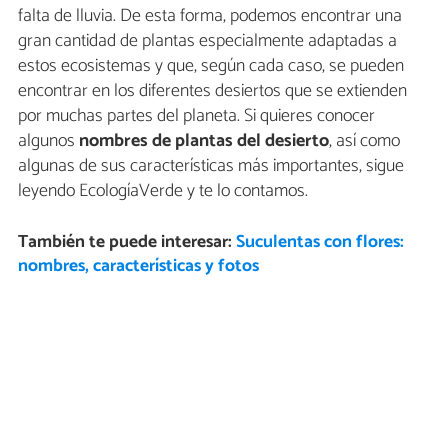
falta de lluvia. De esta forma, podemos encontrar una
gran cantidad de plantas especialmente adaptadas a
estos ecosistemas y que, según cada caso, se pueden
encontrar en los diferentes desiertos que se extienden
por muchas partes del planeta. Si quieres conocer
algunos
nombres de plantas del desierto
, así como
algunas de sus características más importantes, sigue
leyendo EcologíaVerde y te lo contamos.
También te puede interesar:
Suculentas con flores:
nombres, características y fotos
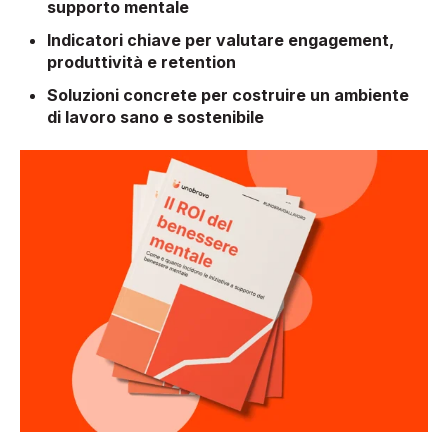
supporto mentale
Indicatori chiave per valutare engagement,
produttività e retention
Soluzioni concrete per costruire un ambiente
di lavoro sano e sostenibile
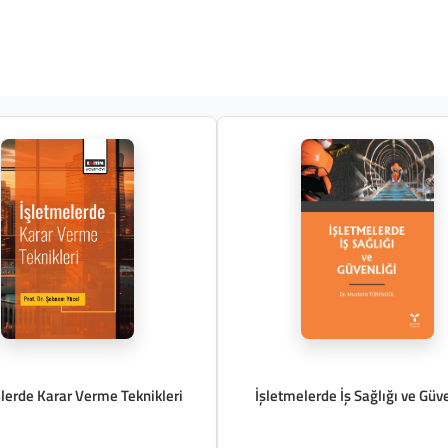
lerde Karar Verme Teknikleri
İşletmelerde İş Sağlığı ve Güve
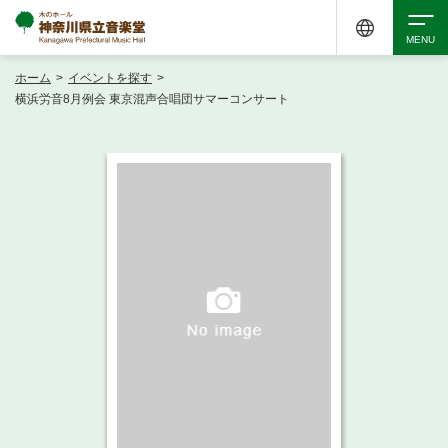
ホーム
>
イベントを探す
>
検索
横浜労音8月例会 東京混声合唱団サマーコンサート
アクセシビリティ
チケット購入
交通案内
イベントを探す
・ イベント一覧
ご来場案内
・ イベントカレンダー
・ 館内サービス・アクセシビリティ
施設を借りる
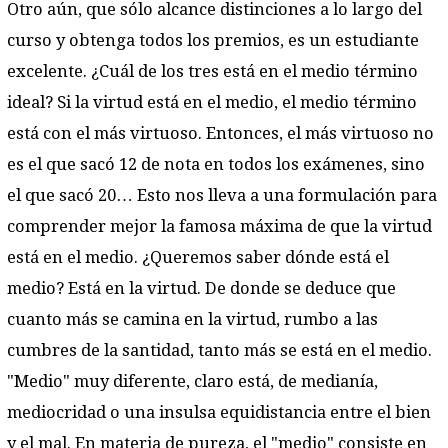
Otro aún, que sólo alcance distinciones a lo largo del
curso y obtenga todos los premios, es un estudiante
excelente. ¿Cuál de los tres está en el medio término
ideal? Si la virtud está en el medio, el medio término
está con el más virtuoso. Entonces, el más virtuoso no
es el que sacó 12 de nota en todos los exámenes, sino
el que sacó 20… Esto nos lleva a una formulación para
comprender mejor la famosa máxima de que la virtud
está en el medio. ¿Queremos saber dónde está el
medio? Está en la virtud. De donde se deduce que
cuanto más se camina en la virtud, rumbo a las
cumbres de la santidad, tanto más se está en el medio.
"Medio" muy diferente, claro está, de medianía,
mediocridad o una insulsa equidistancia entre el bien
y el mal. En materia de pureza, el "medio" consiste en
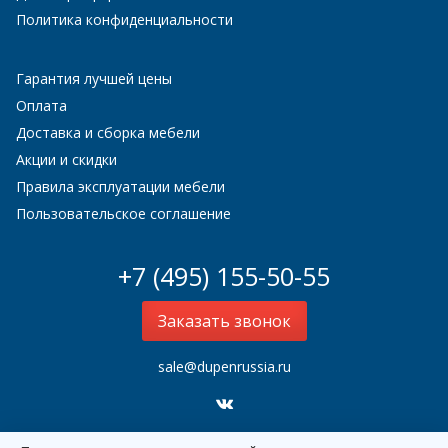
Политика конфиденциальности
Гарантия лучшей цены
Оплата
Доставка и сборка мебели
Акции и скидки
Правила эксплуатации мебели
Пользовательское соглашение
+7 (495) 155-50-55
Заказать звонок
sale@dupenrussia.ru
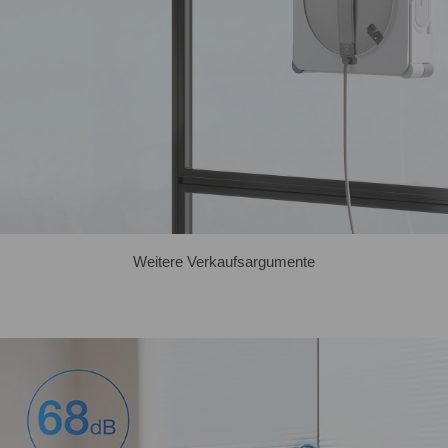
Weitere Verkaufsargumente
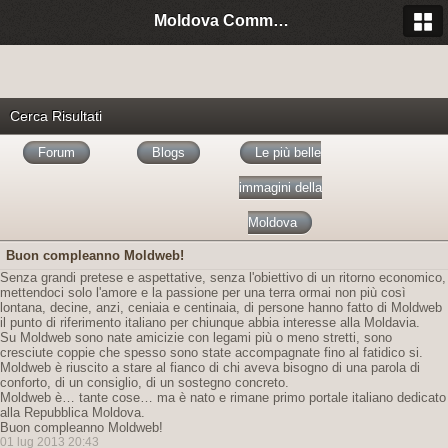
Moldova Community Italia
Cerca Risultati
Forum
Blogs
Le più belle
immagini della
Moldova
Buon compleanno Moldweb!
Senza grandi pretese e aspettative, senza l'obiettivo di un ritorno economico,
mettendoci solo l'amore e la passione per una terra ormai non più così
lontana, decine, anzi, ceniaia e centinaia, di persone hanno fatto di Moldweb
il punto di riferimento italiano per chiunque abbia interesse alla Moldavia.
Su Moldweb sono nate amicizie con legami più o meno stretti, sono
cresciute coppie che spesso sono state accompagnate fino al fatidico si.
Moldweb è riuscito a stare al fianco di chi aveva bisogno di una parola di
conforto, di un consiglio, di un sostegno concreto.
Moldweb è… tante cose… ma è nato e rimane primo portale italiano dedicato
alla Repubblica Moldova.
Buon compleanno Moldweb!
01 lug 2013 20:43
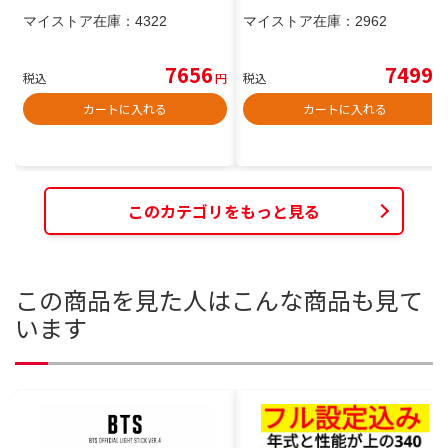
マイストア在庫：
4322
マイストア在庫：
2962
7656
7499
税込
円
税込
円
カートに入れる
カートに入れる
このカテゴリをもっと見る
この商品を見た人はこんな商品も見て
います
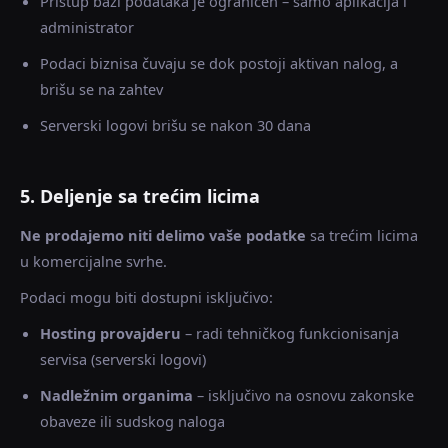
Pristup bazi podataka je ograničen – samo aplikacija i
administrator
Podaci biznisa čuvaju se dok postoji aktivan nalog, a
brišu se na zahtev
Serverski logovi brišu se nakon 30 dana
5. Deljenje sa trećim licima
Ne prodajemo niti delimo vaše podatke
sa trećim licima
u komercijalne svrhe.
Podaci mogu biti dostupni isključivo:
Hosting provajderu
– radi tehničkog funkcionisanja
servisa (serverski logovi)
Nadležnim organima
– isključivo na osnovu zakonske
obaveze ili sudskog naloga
•••••
* PROBLEM STATEMENT: Find each line in the entries above that contains the string "Moldova" and copy those lines out. Capitalization counts.

* RESULT FOR THIS TASK:
Moldova Community Italia
Moldova
alla Repubblica Moldova.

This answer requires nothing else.